A Numerical Investigation of the Hydrodynamic Dispersion in Novel Chromatographic Stationary Phases

Abstract

3D printed custom chromatographic stationary phases are now a reality. Using the Lattice Boltzmann Method, we compare the chromatographic performance of random packing of monodisperse spheres, open tubular columns (OTC) and stationary phases based on three triply periodic minimal surfaces (TPMS): Schwarz Diamond (SD), Schoen Gyroid (SG) and Schwarz Primitive (SP). Three performance metrics were employed in this comparison: i) reduced plate height, ii) Darcy number, iii) kinetic performance factor. Each simulated geometry was unconfined with an impermeable stationary phase to remove wall effects and pore diffusion.

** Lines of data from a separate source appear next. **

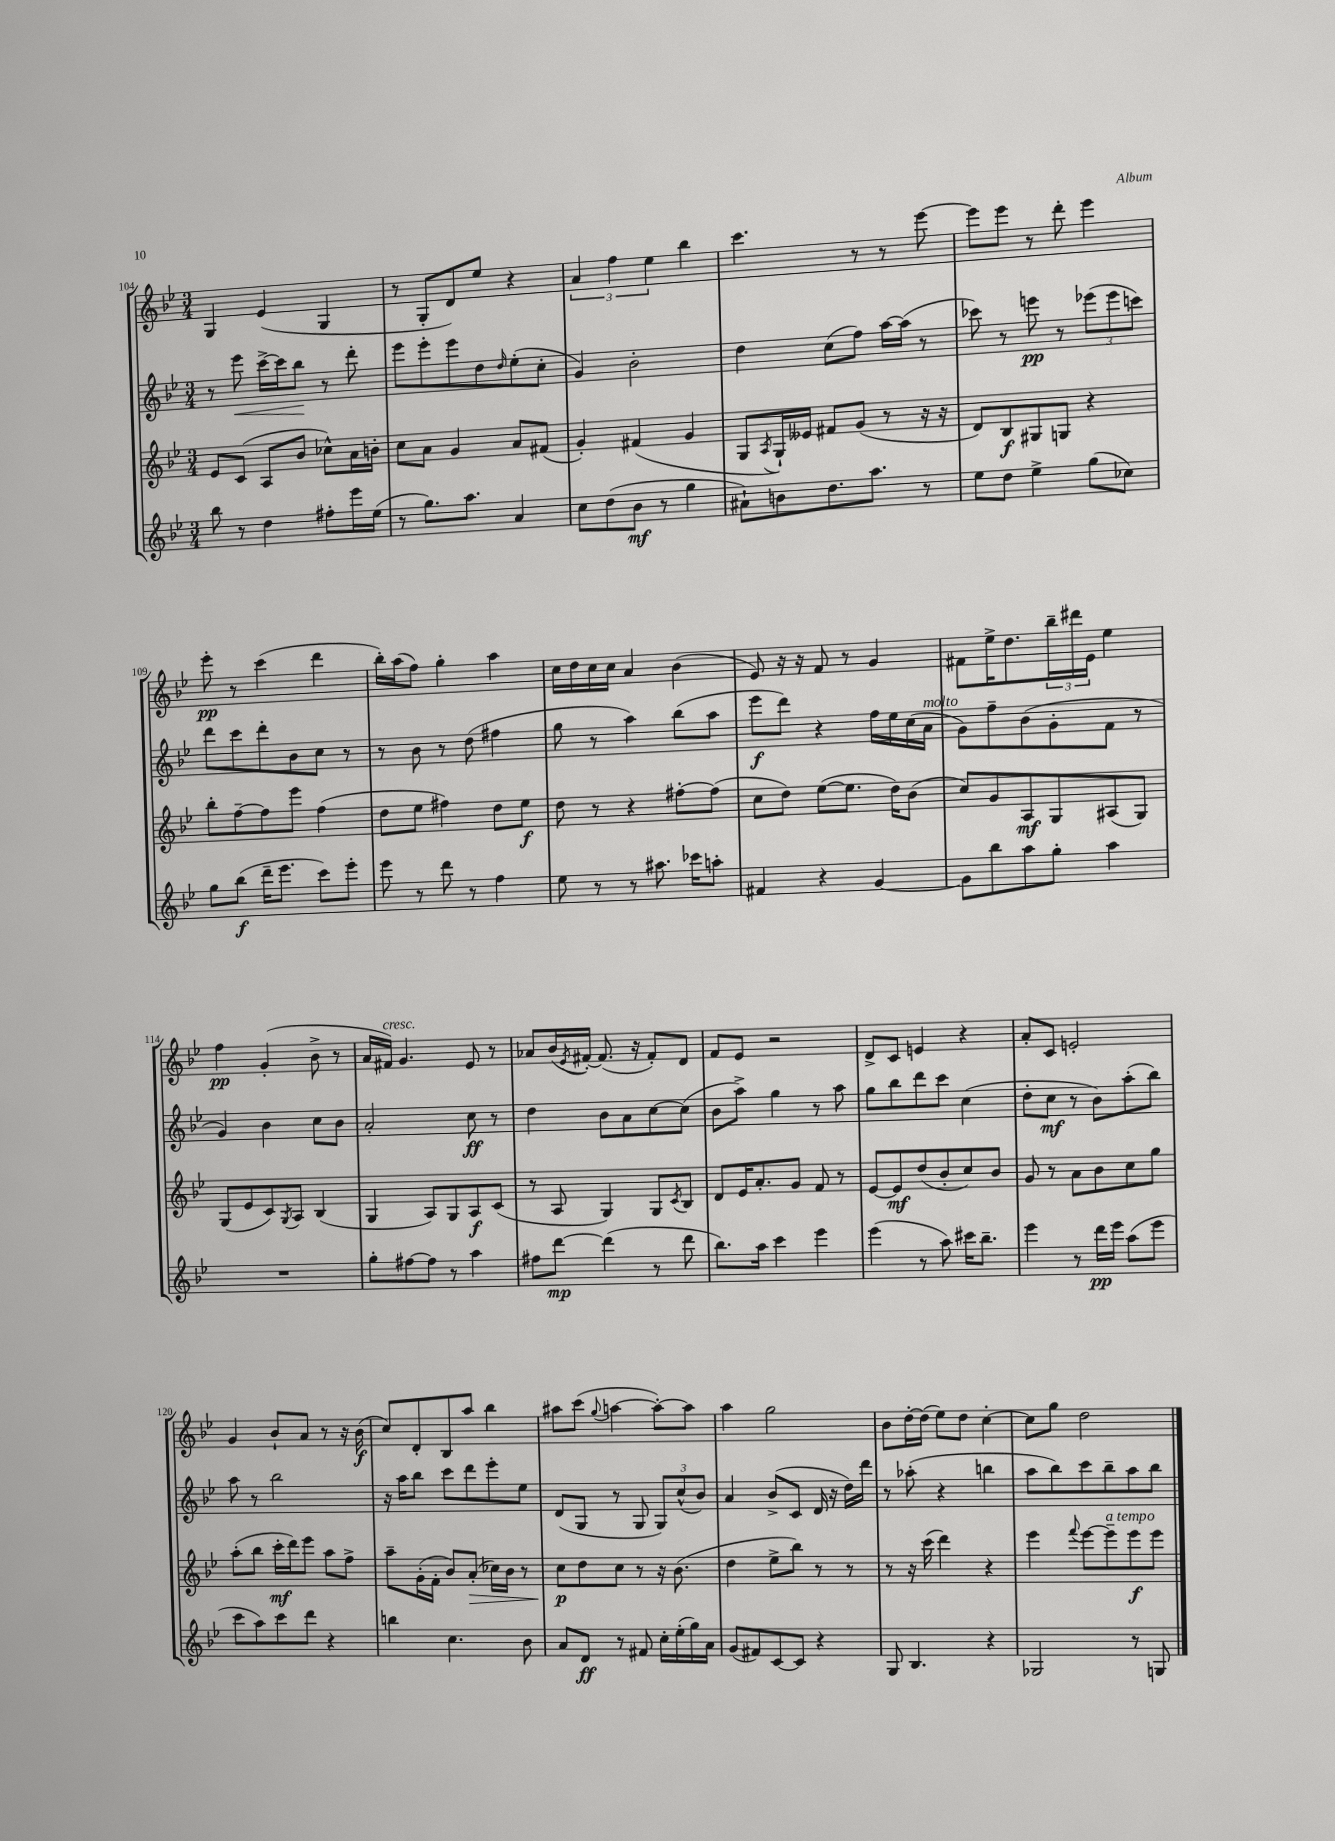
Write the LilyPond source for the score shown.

<<
\new StaffGroup <<
\new Staff = "s0" {
    \clef treble \key bes \major \numericTimeSignature \time 3/4
    g4 ees'4( g4 |
    r8 g8-. d'8) ees''8 r4 |
    \tuplet 3/2 { a'4 f''4 ees''4 } bes''4 |
    c'''4. r8 r8 ees'''8~ |
    ees'''8 ees'''8 r8 d'''8-. ees'''4 |
    ees'''8-.\pp r8 c'''4( d'''4 |
    bes''16-.) a''16( f''8) g''4-. a''4 |
    c''16 d''16 c''16 c''16 a'4 bes'4( |
    ees'8) r16 r16 f'8 r8 g'4 |
    fis'8 ees''16-> d''8. \tuplet 3/2 { bes''16-- dis'''16 ees'16 } ees''4 |
    f''4\pp g'4-.( bes'8-> r8 |
    a'16 fis'16^\markup { \italic "cresc." }) g'4. ees'8 r8 |
    aes'8 bes'16( \acciaccatura { ees'8 } fis'16~-.) fis'8.( r16 fis'8-.) d'8 |
    f'8 ees'8 r2 |
    d'8-> c'8 e'4 r4 |
    a'8-. c'8 e'2-. |
    g'4 bes'8-! a'8 r8 r16 bes'16\f( |
    c''8) d'8-. bes8 a''8 bes''4 |
    ais''8 c'''8( \appoggiatura { g''8 } a''4~ a''8~-.) a''8 |
    a''4 g''2 |
    bes'8 d''16~-. d''16( ees''8) d''8 c''4~-. |
    c''8 g''8 d''2 \bar "|." |
}
\new Staff = "s1" {
    \clef treble \key bes \major \numericTimeSignature \time 3/4
    r8 ees'''8\< c'''16~-> c'''16 bes''8\! r8 d'''8-. |
    ees'''8 ees'''8-. ees'''8 d''8 \grace { d''16 } ees''8-.( c''8-. |
    g'4) bes'2-. |
    d''4 c''8( f''8) a''16~ a''16( r8 |
    ces'''8) r8 e'''8\pp r8 \tuplet 3/2 { ees'''8( ees'''8 c'''8) } |
    d'''8 c'''8 d'''8-. bes'8 c''8 r8 |
    r8 bes'8 r8 d''8( fis''4 |
    g''8 r8 a''4) bes''8( a''8 |
    ees'''8\f d'''8) r4 f''16 ees''16 c''16( a'16^\markup { \italic "molto" } |
    g'8) f''8-- bes'8( g'8-. f'8 r8 |
    g'4) bes'4 c''8 bes'8 |
    a'2-. c''8\ff r8 |
    d''4 bes'8 a'8 c''8~ c''8( |
    bes'8 a''8->) g''4 r8 a''8 |
    g''8 bes''8 d'''8 c'''8 c''4( |
    d''8-. c''8\mf r8 bes'8) a''8-.( bes''8) |
    a''8 r8 bes''2 |
    r16 a''16 bes''8 c'''8 d'''8 ees'''8-. ees''8 |
    d'8( g8 r8 g8 \tuplet 3/2 { g8) c''8-^( bes'8) } |
    a'4 bes'8->( c'8 d'16 r16 d''16) d'''16 |
    r8 aes''8-.( r4 b''4 |
    a''8 bes''8) c'''8 bes''8-- a''8 bes''8 \bar "|." |
}
\new Staff = "s2" {
    \clef treble \key bes \major \numericTimeSignature \time 3/4
    ees'8 c'8( a8 bes'8 ces''8-^) a'16 b'16-. |
    c''8 a'8 g'4 a'8 fis'8( |
    g'4-.) fis'4( g'4 |
    g8 \acciaccatura { a8 } g16-!) eeses'16 fis'8 g'8( r8 r16 r16 |
    d'8) bes8\f gis8 g8 r4 |
    bes''8-. f''8~-- f''8 ees'''8 f''4( |
    d''8 ees''8 fis''4) d''8 ees''8\f |
    d''8 r8 r4 fis''8~-. fis''8( |
    c''8 d''8) ees''8~( ees''8. d''16) bes'8( |
    c''8) g'8 a8\mf g8 ais8( g8) |
    g8( ees'8 c'8) \acciaccatura { g8 } a8 bes4( |
    g4 a8) g8 a8\f c'8( |
    r8 a8 g4) g8 \acciaccatura { c'8 } bes8 |
    d'8 ees'16 a'8.-. g'8 f'8 r8 |
    ees'8~ ees'8\mf d''8( bes'8-. c''8) bes'8 |
    g'8 r8 a'8 bes'8 c''8 g''8 |
    a''8-.( bes''8 c'''16-.\mf d'''16) ees'''8 a''8 f''8-> |
    a''8-- g'16-.( f'16-. bes'8) a'8-.\>( ces''16) bes'16 r8 |
    c''8\p\! d''8 c''8 r8 r16 bes'8.( |
    d''4 ees''8-> bes''8) r8 r8 |
    r8 r16 c'''16( d'''4) r4 |
    ees'''4 \appoggiatura { f'''8 } ees'''8~ ees'''8--^\markup { \italic "a tempo" } ees'''8\f ees'''8 \bar "|." |
}
\new Staff = "s3" {
    \clef treble \key bes \major \numericTimeSignature \time 3/4
    bes''8 r8 d''4 fis''8-. ees'''16 ees''16( |
    r8 g''8.) a''8. a'4 |
    c''8 d''8( bes'8\mf r8 g''4 |
    ais'8-!) b'8 d''8. a''8. r8 |
    ees''8 d''8 ees''4-> g''8( ces''8) |
    g''8 bes''8\f( d'''16-- ees'''8. c'''8) ees'''8-. |
    ees'''8 r8 d'''8 r8 f''4 |
    ees''8 r8 r8 ais''8. ces'''16 a''8-. |
    fis'4 r4 g'4~ |
    g'8 bes''8 a''8 g''8-. a''4 |
    R2. |
    g''8-. fis''8~ fis''8 r8 a''4 |
    fis''8 d'''8~\mp d'''4( r8 d'''8 |
    bes''8.) a''16 c'''4 ees'''4 |
    ees'''4( r8 a''8) cis'''16 bes''8.-- |
    ees'''4 r8 d'''16\pp ees'''16 a''8( ees'''8 |
    c'''8 a''8) c'''8 d'''8 r4 |
    b''4 c''4. bes'8 |
    a'8 d'8\ff r8 fis'8 c''16-. ees''16-.( g''16) a'16 |
    g'8( fis'8) c'8~ c'8 r4 |
    g8 bes4. r4 |
    ges2 r8 g8 \bar "|." |
}
>>
>>
\layout { \context { \Score currentBarNumber = #104 } }
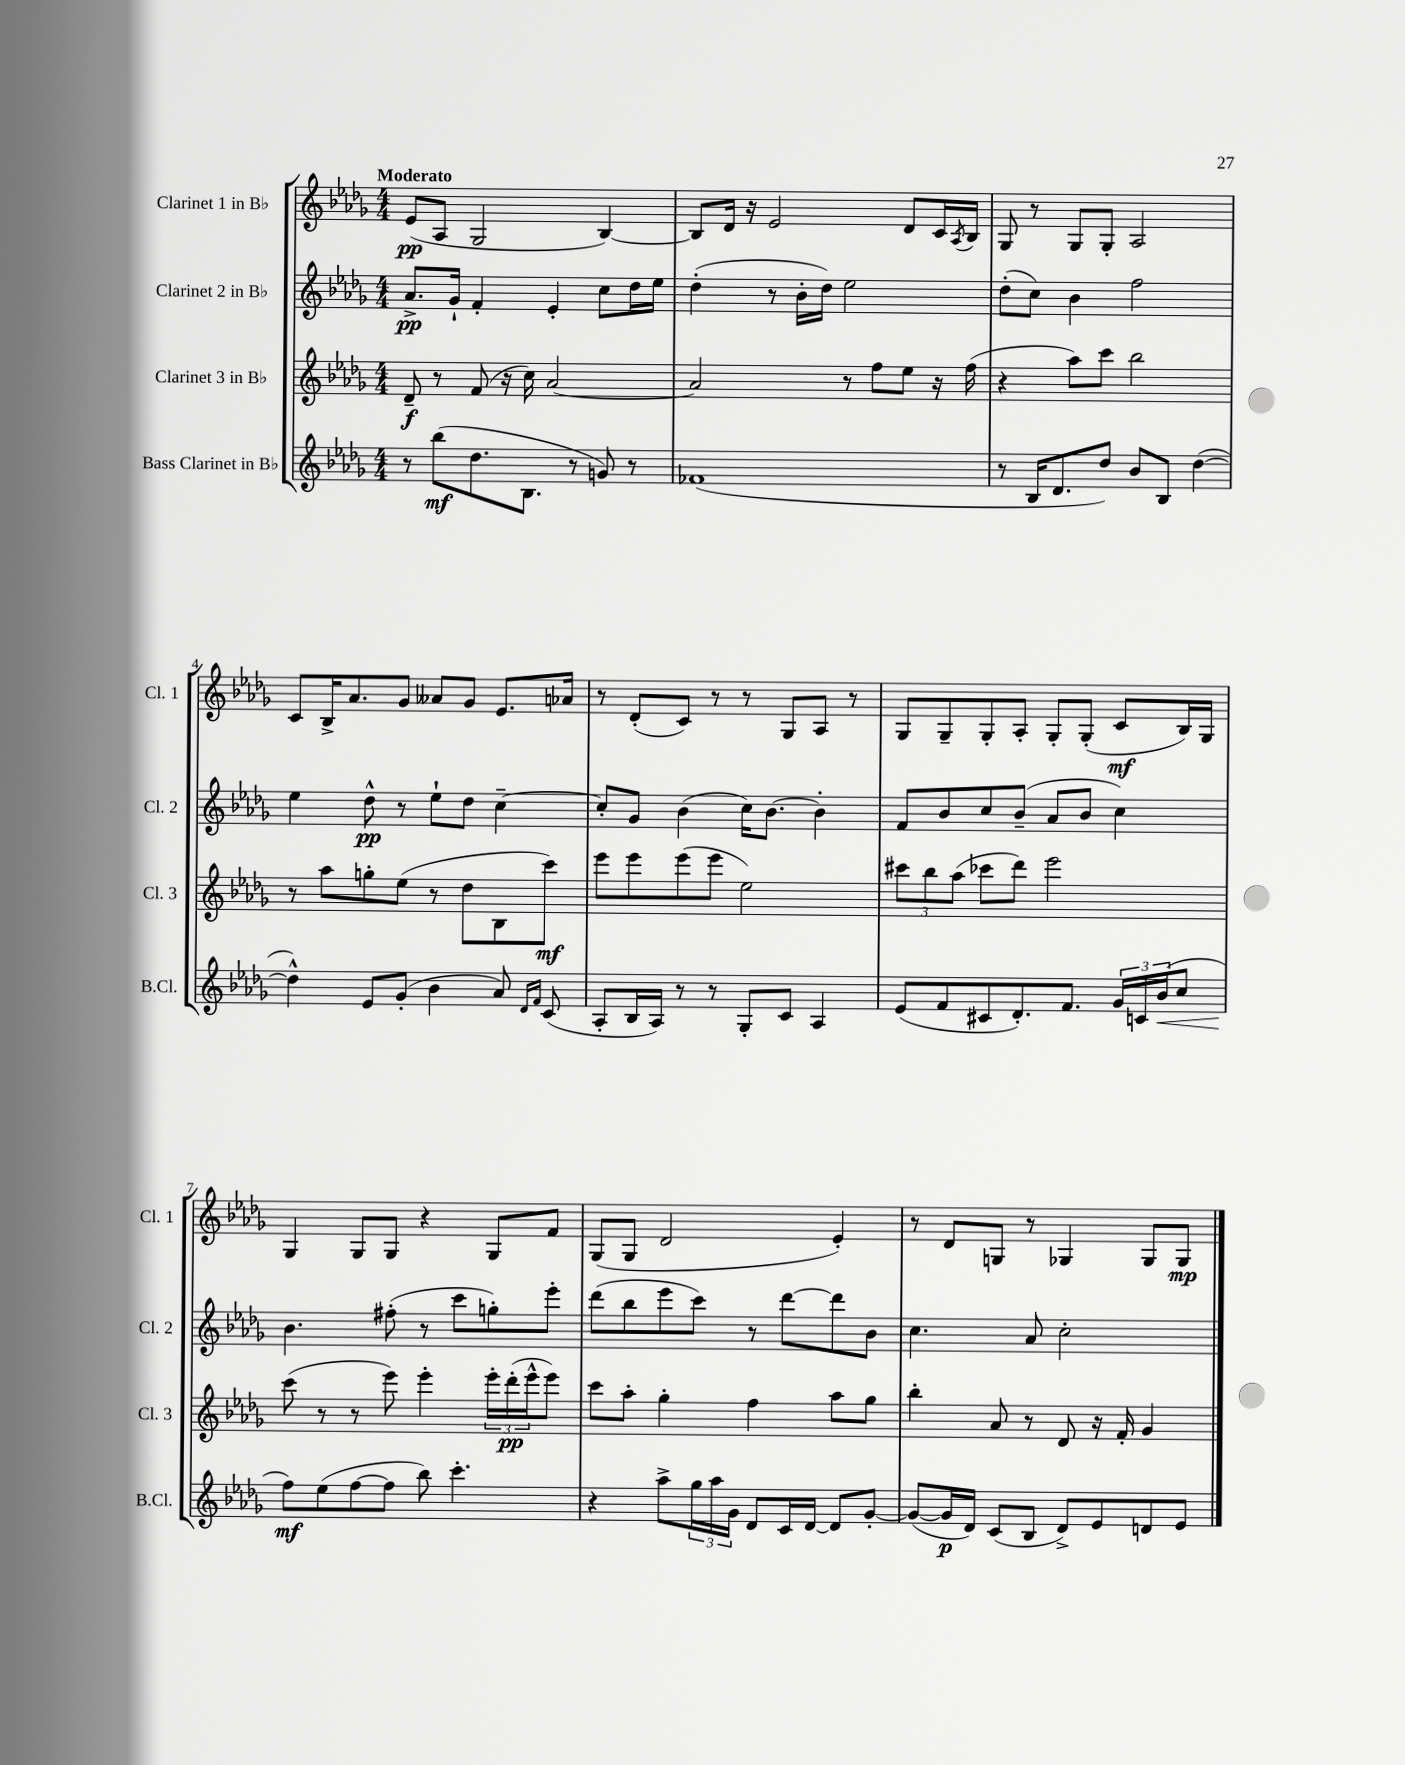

**kern	**kern	**kern	**kern
*staff4	*staff3	*staff2	*staff1
*clefG2	*clefG2	*clefG2	*clefG2
*k[b-e-a-d-g-]	*k[b-e-a-d-g-]	*k[b-e-a-d-g-]	*k[b-e-a-d-g-]
*M4/4	*M4/4	*M4/4	*M4/4
8r	8d-~	8.a-^	(8e-
(8bb-	8r	.	8A-
.	.	16g-`	.
8.dd-	(8f	4f'	2G-
.	16r	.	.
8.B-	16cc)	.	.
.	[2a-	4e-'	.
8r	.	.	.
8g)	.	8cc	[4B-)
8r	.	16dd-	.
.	.	16ee-	.
=	=	=	=
(1f-	2a-]	(4dd-'	8B-]
.	.	.	16d-
.	.	.	16r
.	.	8r	2e-
.	.	16b-'	.
.	.	16dd-)	.
.	8r	2ee-	.
.	8ff	.	.
.	8ee-	.	8d-
.	16r	.	16c
.	.	.	8qA-
.	(16ff	.	16B-
=	=	=	=
8r	4r	(8dd-'	8G-
16B-	.	8cc)	8r
8.d-	.	.	.
.	8aa-)	4b-	8G-
8dd-)	8ccc	.	8G-'
8b-	2bb-	2ff	2A-
8B-	.	.	.
([4dd-	.	.	.
=	=	=	=
4dd-^^])	8r	4ee-	8c
.	8aa-	.	16B-^
.	.	.	8.a-
8e-	8gg'	8dd-^^	.
(8g-'	(8ee-	8r	8g-
4b-	8r	8ee-`	8a--
.	8dd-	8dd-	8g-
8a-)	8B-	[4cc~	8.e-
16qqd-	.	.	.
16qqf	.	.	.
(8c	8ccc)	.	.
.	.	.	16a-
=	=	=	=
8A-'	8eee-	8cc']	8r
16B-	8eee-	8g-	(8d-'
16A-)	.	.	.
8r	(8eee-	(4b-	8c)
8r	8eee-	.	8r
8G-'	2ee-)	16cc)	8r
.	.	[8.b-	.
8c	.	.	8G-
4A-	.	4b-']	8A-
.	.	.	8r
=	=	=	=
(8e-	12ccc#	8f	8G-
.	12bb-	.	.
8f	.	8b-	8G-~
.	(12aa-	.	.
8c#	8ccc-	8cc	8G-'
8.d-')	8ddd-)	(8b-~	8A-'
.	2eee-	8a-	8G-'
8.f	.	.	.
.	.	8b-	(8G-'
24g-	.	4cc)	8c
24c	.	.	.
(24b-	.	.	.
8cc	.	.	16B-)
.	.	.	16G-
=	=	=	=
8ff)	(8ccc	4.b-	4G-
(8ee-	8r	.	.
[8ff	8r	.	8G-
8ff]	8eee-)	(8ff#'	8G-
8bb-)	4eee-'	8r	4r
4.ccc'	.	8ccc	.
.	24eee-'	8gg')	8G-
.	(24ddd-'	.	.
.	24eee-^^	.	.
.	8eee-)	8eee-'	8f
=	=	=	=
4r	8ccc	(8ddd-	(8G-
.	8aa-'	8bb-	8G-
8aa-^	4gg-'	8eee-	2d-
24gg-	.	8ccc)	.
24aa-	.	.	.
24g-	.	.	.
8d-	4ff	8r	.
16c	.	[8ddd-	.
[16d-	.	.	.
8d-]	8aa-	8ddd-]	4e-')
[8g-'	8gg-	8b-	.
=	=	=	=
(8g-_	4bb-'	4.cc	8r
16g-]	.	.	8d-
16d-)	.	.	.
(8c	8a-	.	8G
8B-	8r	8a-	8r
8d-^)	8d-	2cc'	4G-
8e-	16r	.	.
.	16f'	.	.
8d	4g-	.	8G-
8e-	.	.	8G-
==	==	==	==
*-	*-	*-	*-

The performance was studied for macro- porosities in the range 0.2 to 0.8, depending on the geometry. OTCs were found to have superior permeability to both random sphere packing and TPMS structures across the entire porosity range. At porosity greater than 0.366, the Schwarz Diamond medium achieved the lowest levels of band broadening and greatest kinetic performance. The reduced plate height of all stationary phase geometries was shown to increase with bed porosity. The kinetic performance was found to increase with porosity for TPMS structures, decrease with porosity for random packing and be independent of porosity for OTCs. This work illustrates that chromatographic stationary phase geometries based on TPMS structures are theoretically competitive with random packing and open tubular columns and their feasibility for practical chromatography should continue to be explored.